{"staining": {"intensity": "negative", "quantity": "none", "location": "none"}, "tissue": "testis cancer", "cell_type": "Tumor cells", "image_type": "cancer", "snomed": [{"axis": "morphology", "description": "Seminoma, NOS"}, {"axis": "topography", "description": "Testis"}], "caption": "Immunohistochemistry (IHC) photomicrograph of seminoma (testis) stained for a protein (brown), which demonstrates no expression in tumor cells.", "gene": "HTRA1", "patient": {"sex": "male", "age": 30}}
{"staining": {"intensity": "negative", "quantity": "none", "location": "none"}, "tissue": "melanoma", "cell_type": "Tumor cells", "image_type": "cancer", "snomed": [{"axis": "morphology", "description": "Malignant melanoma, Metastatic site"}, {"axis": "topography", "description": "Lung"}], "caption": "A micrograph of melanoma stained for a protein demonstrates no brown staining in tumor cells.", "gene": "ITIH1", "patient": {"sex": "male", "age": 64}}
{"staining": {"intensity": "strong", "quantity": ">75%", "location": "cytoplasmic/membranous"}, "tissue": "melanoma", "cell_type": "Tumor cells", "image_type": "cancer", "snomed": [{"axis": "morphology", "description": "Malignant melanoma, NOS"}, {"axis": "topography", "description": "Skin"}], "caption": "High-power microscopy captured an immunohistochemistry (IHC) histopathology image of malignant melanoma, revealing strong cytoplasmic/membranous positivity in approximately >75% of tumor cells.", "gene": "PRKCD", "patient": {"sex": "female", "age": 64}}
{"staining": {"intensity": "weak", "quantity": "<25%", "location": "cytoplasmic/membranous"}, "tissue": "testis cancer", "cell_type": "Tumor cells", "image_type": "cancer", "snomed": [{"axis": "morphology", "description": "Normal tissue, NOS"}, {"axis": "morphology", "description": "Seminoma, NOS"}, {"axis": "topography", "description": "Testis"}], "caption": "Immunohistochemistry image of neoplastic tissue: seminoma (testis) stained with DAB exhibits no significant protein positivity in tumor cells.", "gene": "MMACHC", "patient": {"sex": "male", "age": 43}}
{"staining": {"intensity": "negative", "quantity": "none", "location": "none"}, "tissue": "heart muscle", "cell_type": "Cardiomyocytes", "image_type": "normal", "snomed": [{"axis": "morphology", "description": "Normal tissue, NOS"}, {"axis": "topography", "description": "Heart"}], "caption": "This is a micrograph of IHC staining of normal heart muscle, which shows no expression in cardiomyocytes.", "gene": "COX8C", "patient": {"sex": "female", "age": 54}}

▶ What you are asked to do
Output the full listing without altering anything.

▶ Completed exercise
{"staining": {"intensity": "negative", "quantity": "none", "location": "none"}, "tissue": "testis cancer", "cell_type": "Tumor cells", "image_type": "cancer", "snomed": [{"axis": "morphology", "description": "Seminoma, NOS"}, {"axis": "topography", "description": "Testis"}], "caption": "Immunohistochemistry (IHC) photomicrograph of seminoma (testis) stained for a protein (brown), which demonstrates no expression in tumor cells.", "gene": "HTRA1", "patient": {"sex": "male", "age": 30}}
{"staining": {"intensity": "negative", "quantity": "none", "location": "none"}, "tissue": "melanoma", "cell_type": "Tumor cells", "image_type": "cancer", "snomed": [{"axis": "morphology", "description": "Malignant melanoma, Metastatic site"}, {"axis": "topography", "description": "Lung"}], "caption": "A micrograph of melanoma stained for a protein demonstrates no brown staining in tumor cells.", "gene": "ITIH1", "patient": {"sex": "male", "age": 64}}
{"staining": {"intensity": "strong", "quantity": ">75%", "location": "cytoplasmic/membranous"}, "tissue": "melanoma", "cell_type": "Tumor cells", "image_type": "cancer", "snomed": [{"axis": "morphology", "description": "Malignant melanoma, NOS"}, {"axis": "topography", "description": "Skin"}], "caption": "High-power microscopy captured an immunohistochemistry (IHC) histopathology image of malignant melanoma, revealing strong cytoplasmic/membranous positivity in approximately >75% of tumor cells.", "gene": "PRKCD", "patient": {"sex": "female", "age": 64}}
{"staining": {"intensity": "weak", "quantity": "<25%", "location": "cytoplasmic/membranous"}, "tissue": "testis cancer", "cell_type": "Tumor cells", "image_type": "cancer", "snomed": [{"axis": "morphology", "description": "Normal tissue, NOS"}, {"axis": "morphology", "description": "Seminoma, NOS"}, {"axis": "topography", "description": "Testis"}], "caption": "Immunohistochemistry image of neoplastic tissue: seminoma (testis) stained with DAB exhibits no significant protein positivity in tumor cells.", "gene": "MMACHC", "patient": {"sex": "male", "age": 43}}
{"staining": {"intensity": "negative", "quantity": "none", "location": "none"}, "tissue": "heart muscle", "cell_type": "Cardiomyocytes", "image_type": "normal", "snomed": [{"axis": "morphology", "description": "Normal tissue, NOS"}, {"axis": "topography", "description": "Heart"}], "caption": "This is a micrograph of IHC staining of normal heart muscle, which shows no expression in cardiomyocytes.", "gene": "COX8C", "patient": {"sex": "female", "age": 54}}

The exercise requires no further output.